## WHAT THE TASK REQUIRES
Could every line below be transcribed exactly, with the pictures dropped?
Start of SOURCE DATA
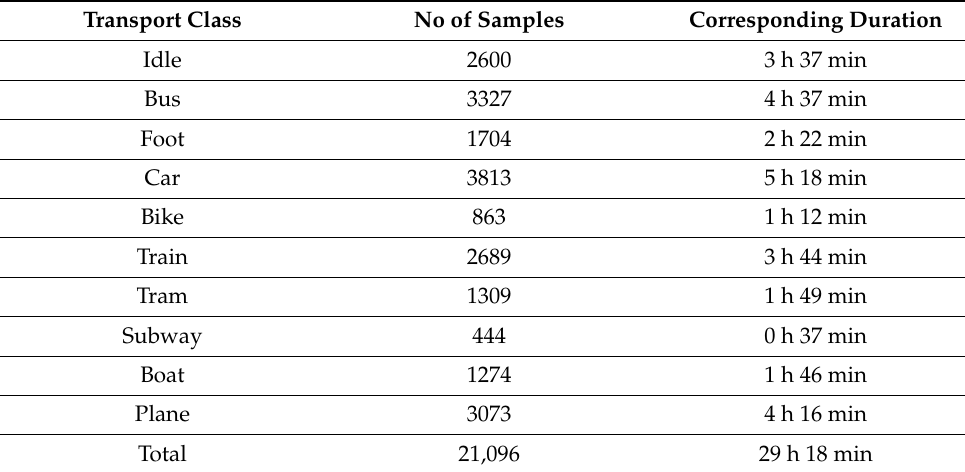
Table 1. Breakdown of collected transport data and corresponding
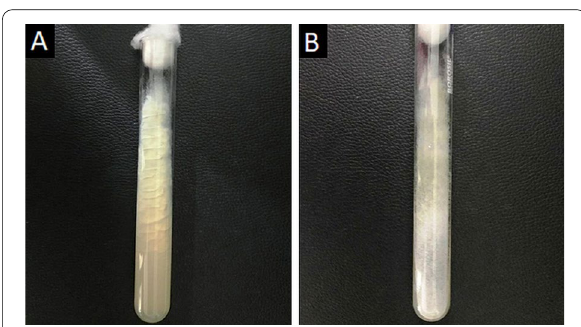
Fig. 4 Obverse ( a ) and reverse ( b ) views of Sabouraud Dextrose Agar used for the selective cultivation of Mucorales species at 30 the greyish white, cotton-like appearance of the fungal colonies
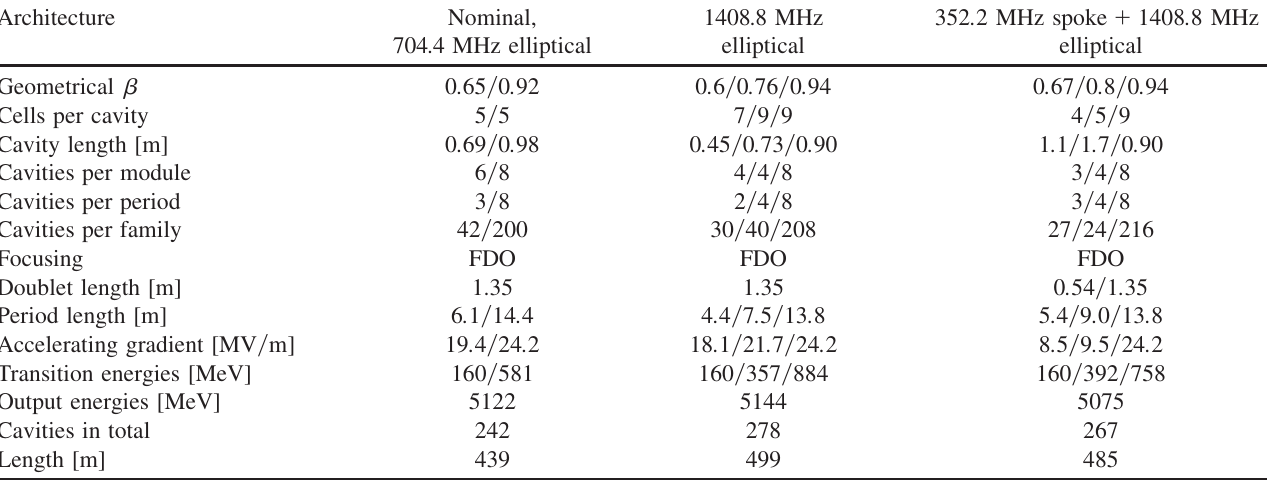
TABLE IV. Lattice data of three possible SPL architectures.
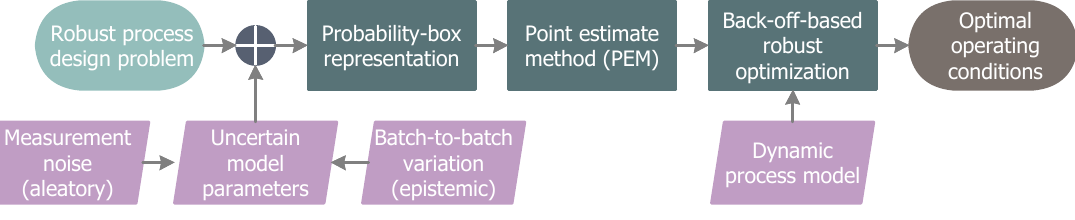
Figure 1. Flowchart of the proposed framework of robust process design under batch-to-batch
End of SOURCE DATA
## REPLY TO THE EXERCISE
Table 1. Breakdown of collected transport data and corresponding
Fig. 4 Obverse ( a ) and reverse ( b ) views of Sabouraud Dextrose Agar used for the selective cultivation of Mucorales species at 30 the greyish white, cotton-like appearance of the fungal colonies
TABLE IV. Lattice data of three possible SPL architectures.
Figure 1. Flowchart of the proposed framework of robust process design under batch-to-batch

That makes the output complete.